I've seen T. C. Rozelle's annotations on copies of this and other photos.  He noted that they used 40 mules and large logs to 'roll the house into town.'   

Imperial, Texas was located on the south bank of Oyster Creek opposite Constellation Field, today's home of the Skeeters.  At the time this picture was taken that acreage was Prison Farm property and the site of a sugar mill, about half the size of the mill in the Cunningham refinery complex.  The mill burned in 1914 and the small community of Imperial, Texas disappeared into distant memory.

Wednesday, June 5, 2013

More Laura Eldridge Hospital Photos from 1957

I've reviewed a large archive of Imperial Sugar Company photos at the Sugar Land Heritage Foundation over recent weeks.  I selected 190 of them to include in a slide show for display at the Sugar Land Museum on Saturday mornings, when it's open to the public.  This week's posts offer a sample to whet your appetite.  

Visit the Museum on Saturdays from 9:00 am to 1:00 pm to see all 190 photos.  There are many more photos in the archive, so we'll update the slide show over the coming months.

The following photos supplement the ones I posted last week, showing the hospital's location.

Surgery Room - Lou Sanders, LVN

Betty Cabrera, RN

Buster Brown, Hospital Orderly

Nema Sheppard holding door for ambulance attendants delivering patience from old hospital


Sugar Land Baseball

The first photo shows the 1957 Sugar Land Tigers, an African-American team sponsored by Imperial.

  Kneeling L-R: Buster Wharton, Frank Johnson, Monral Daniels, Leonard Raines, Chatman Harton, Earl Kemp, Standing L-R: Tommie Green, Oris Raines, Ruth Matthews, Jessie Lee Grant, Earnest Johnson, Forrest Johnson, Charles Gussett, James Gorman, Charlie Williams, W. T. Thompson, Ervin Wharton

These next two photos were taken on May 22, 1959 at the opening of the new Little League ballpark at the corner of Wood and Kempner Streets.  The first shows George Andre giving a speech in which he presented the property deed to the Sugar Land Lions Club, who built the park.  (Imperial donated the land.)  The second photo shows Sugar Land's two Little League teams, the St. Theresa Knights and the Sugar Land Lions.


The Old Union Hall, 1960

Imperial built a Power Plant on the east bank of Oyster Creek in 1920.  It is the grey building that is still standing.  (See the aerial below.)  They built a new power plant on the west bank within the refinery complex in 1938, leaving the old building for other uses.  One of its uses was a union hall.
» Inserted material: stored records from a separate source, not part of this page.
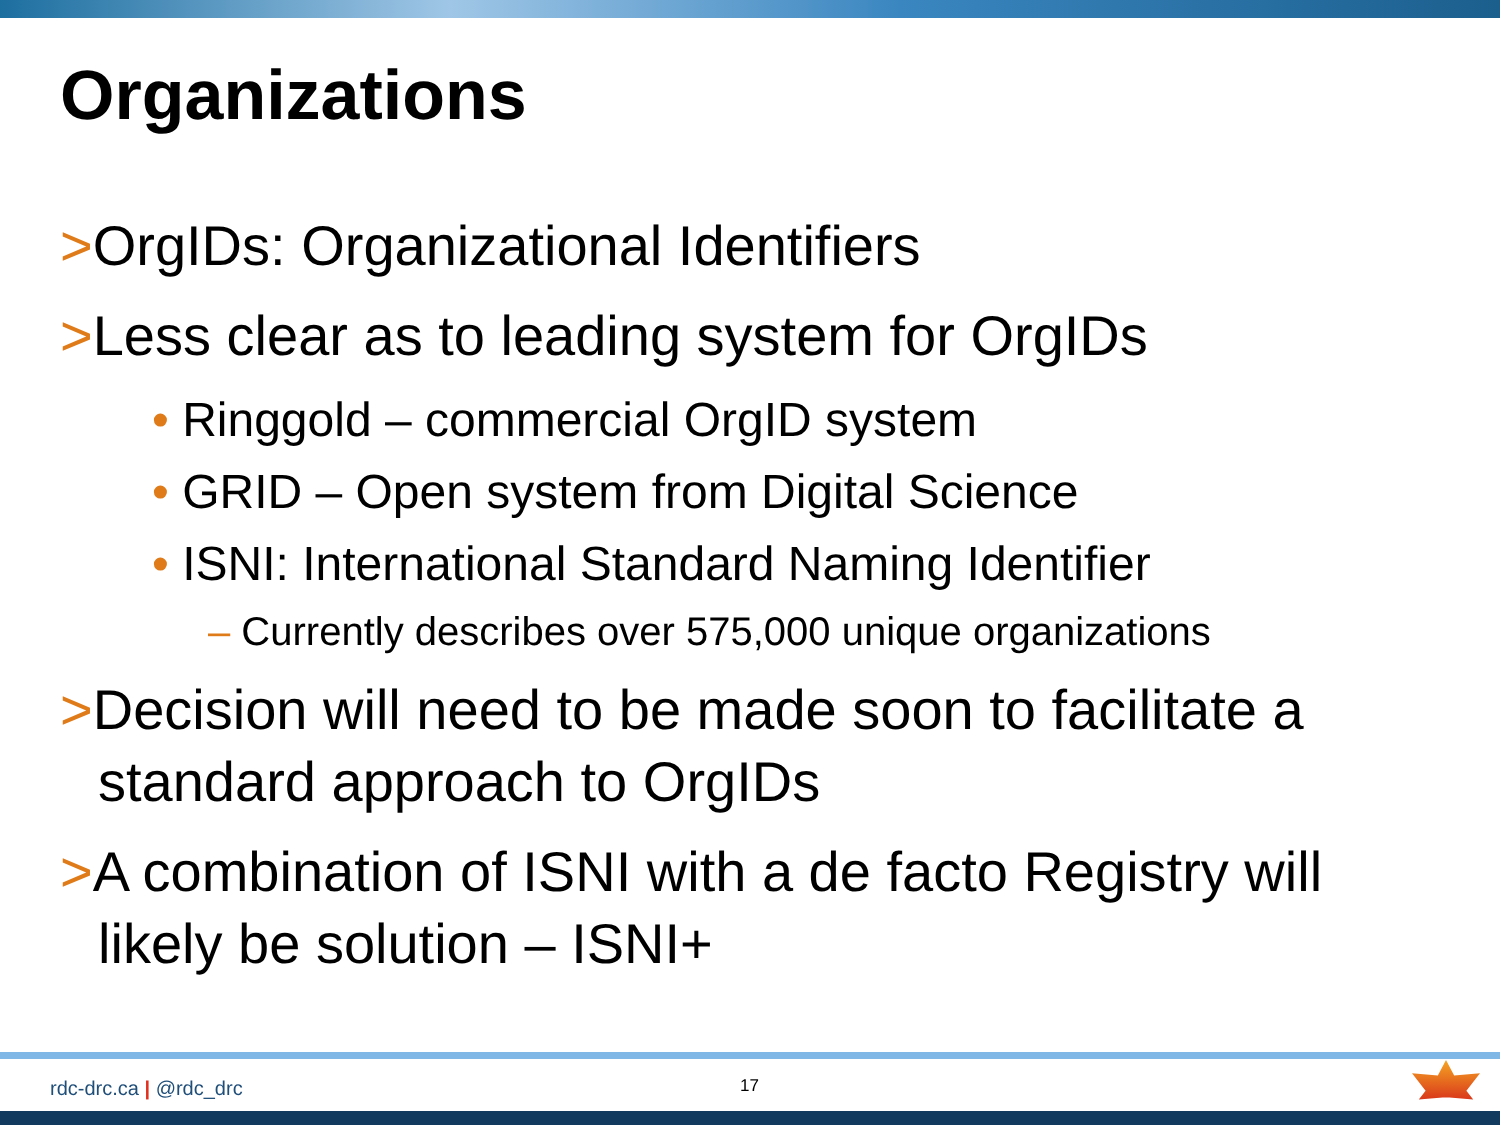Organizations
>OrgIDs: Organizational Identifiers
>Less clear as to leading system for OrgIDs
• Ringgold – commercial OrgID system
• GRID – Open system from Digital Science
• ISNI: International Standard Naming Identifier
– Currently describes over 575,000 unique organizations
>Decision will need to be made soon to facilitate a standard approach to OrgIDs
>A combination of ISNI with a de facto Registry will likely be solution – ISNI+
rdc-drc.ca | @rdc_drc 17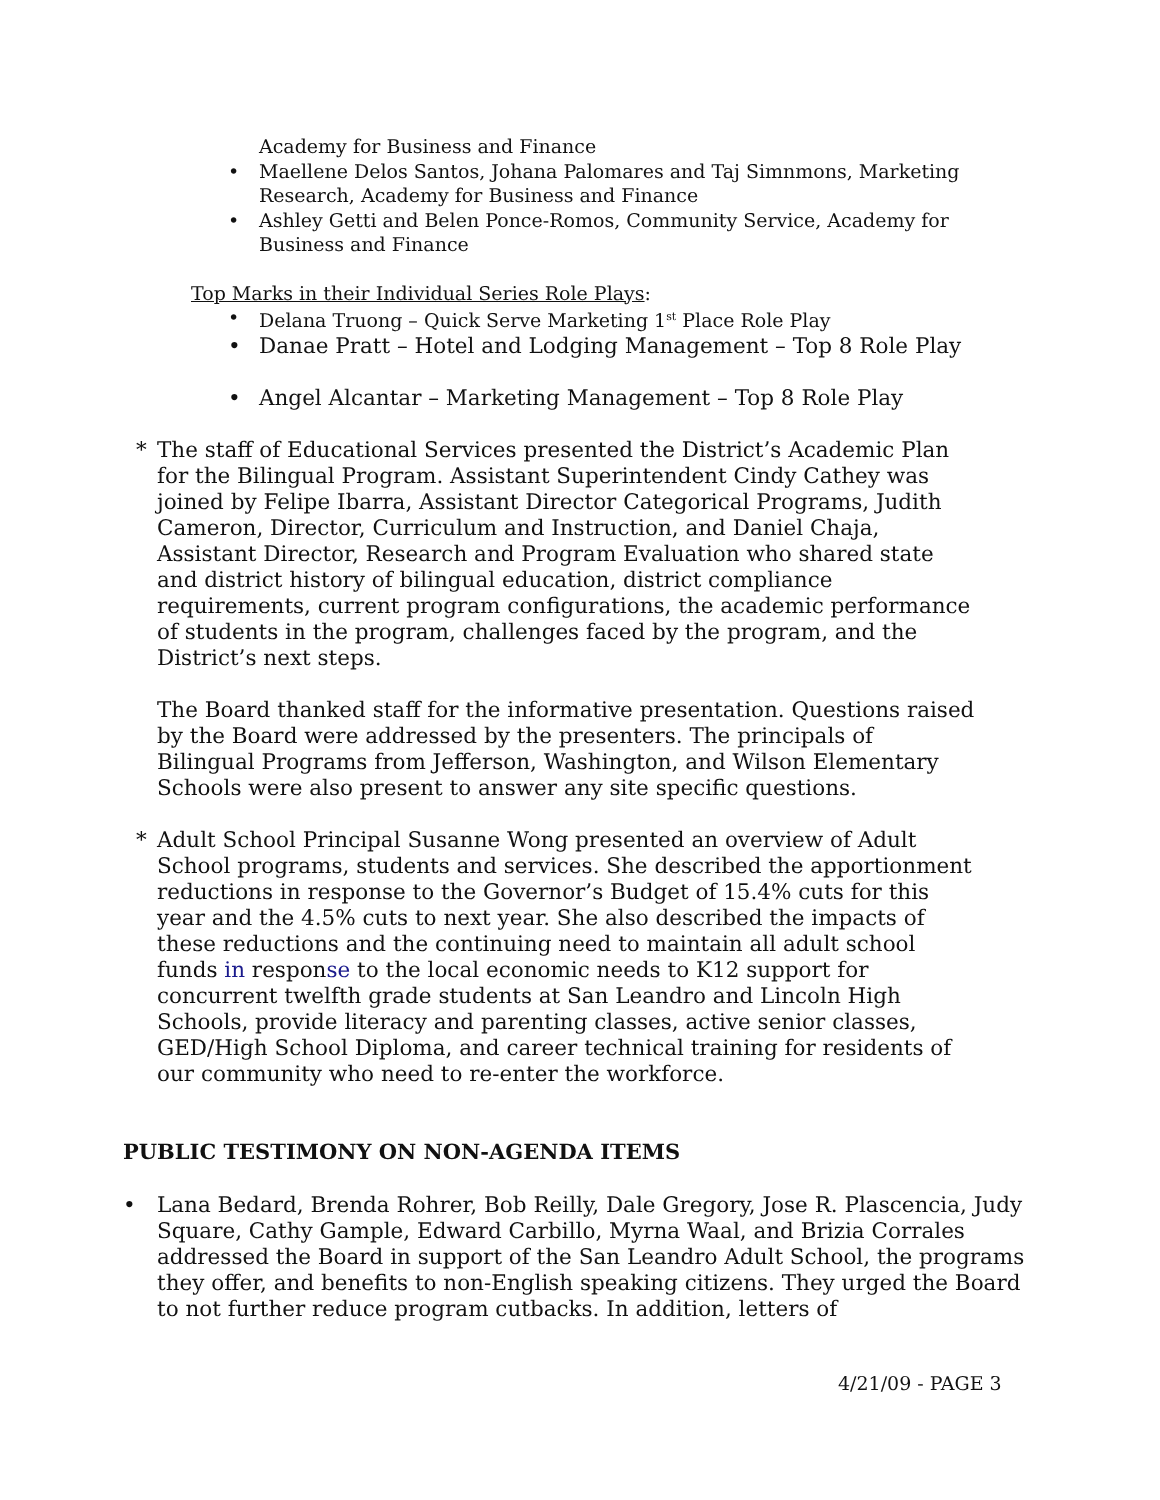Academy for Business and Finance
• Maellene Delos Santos, Johana Palomares and Taj Simnmons, Marketing Research, Academy for Business and Finance
• Ashley Getti and Belen Ponce-Romos, Community Service, Academy for Business and Finance
Top Marks in their Individual Series Role Plays:
• Delana Truong – Quick Serve Marketing 1<sup>st</sup> Place Role Play
• Danae Pratt – Hotel and Lodging Management – Top 8 Role Play
• Angel Alcantar – Marketing Management – Top 8 Role Play
* The staff of Educational Services presented the District’s Academic Plan for the Bilingual Program. Assistant Superintendent Cindy Cathey was joined by Felipe Ibarra, Assistant Director Categorical Programs, Judith Cameron, Director, Curriculum and Instruction, and Daniel Chaja, Assistant Director, Research and Program Evaluation who shared state and district history of bilingual education, district compliance requirements, current program configurations, the academic performance of students in the program, challenges faced by the program, and the District’s next steps.
The Board thanked staff for the informative presentation. Questions raised by the Board were addressed by the presenters. The principals of Bilingual Programs from Jefferson, Washington, and Wilson Elementary Schools were also present to answer any site specific questions.
* Adult School Principal Susanne Wong presented an overview of Adult School programs, students and services. She described the apportionment reductions in response to the Governor’s Budget of 15.4% cuts for this year and the 4.5% cuts to next year. She also described the impacts of these reductions and the continuing need to maintain all adult school funds in response to the local economic needs to K12 support for concurrent twelfth grade students at San Leandro and Lincoln High Schools, provide literacy and parenting classes, active senior classes, GED/High School Diploma, and career technical training for residents of our community who need to re-enter the workforce.
PUBLIC TESTIMONY ON NON-AGENDA ITEMS
• Lana Bedard, Brenda Rohrer, Bob Reilly, Dale Gregory, Jose R. Plascencia, Judy Square, Cathy Gample, Edward Carbillo, Myrna Waal, and Brizia Corrales addressed the Board in support of the San Leandro Adult School, the programs they offer, and benefits to non-English speaking citizens. They urged the Board to not further reduce program cutbacks. In addition, letters of
4/21/09 - PAGE 3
The following photos were taken in the hall during May 1960 at a ceremony celebrating a National Safety Council award Imperial had won.


Sugar Land Post Office Employees in 1956

The US Postal Service began home delivery in Sugar Land in July 1956, which is the date of this photo. The Post Office was then located in the shopping center; it looks to me as if they are standing at the rear entrance to the shopping center.

Left to right: Mrs. Nena Mae Iiams, Post Mistress, Meinert Pundt, Mail Carrier, John Hess, Mail Carrier, Mrs. Carroll Smith Rome, Parcel Post Carrier, and W. R. Warrick, Postal Inspector.

The Old Machine Shop in 1965

The photo below shows Robert Laperouse, Refinery Plant Manager, speaking with retirees in the interior of the old Machine Shop in 1965.  

The following aerial photo shows where the old Machine Shop was located on the refinery complex.  Just a couple of years later Imperial built a new Machine Shop on the north side of the complex.

Tony Sanchez Retires from Imperial in 1958

Some of you may remember Tony Sanchez.  He was born in Spain and began working in the Cuban sugar industry, which eventually brought him to Imperial and Sugar Land.  At the time of his retirement in 1958 he was a refinery shift superintendent.  Here is a very short article about him that appeared in The Fort Bend Mirror in January 1956.

The following photo was taken at his retirement in 1958.  He's the man in the easy chair, which he received as a retirement gift.

Imperial Sugar Retail Display in the Sugar Land Grocery Store, 1950s

I'm not sure if this photo appeared in any Imperial Sugar promotional materials, but I found it in the files.  That is Maxine Wheeler in the picture.  I think it was taken in the mid to late 1950s.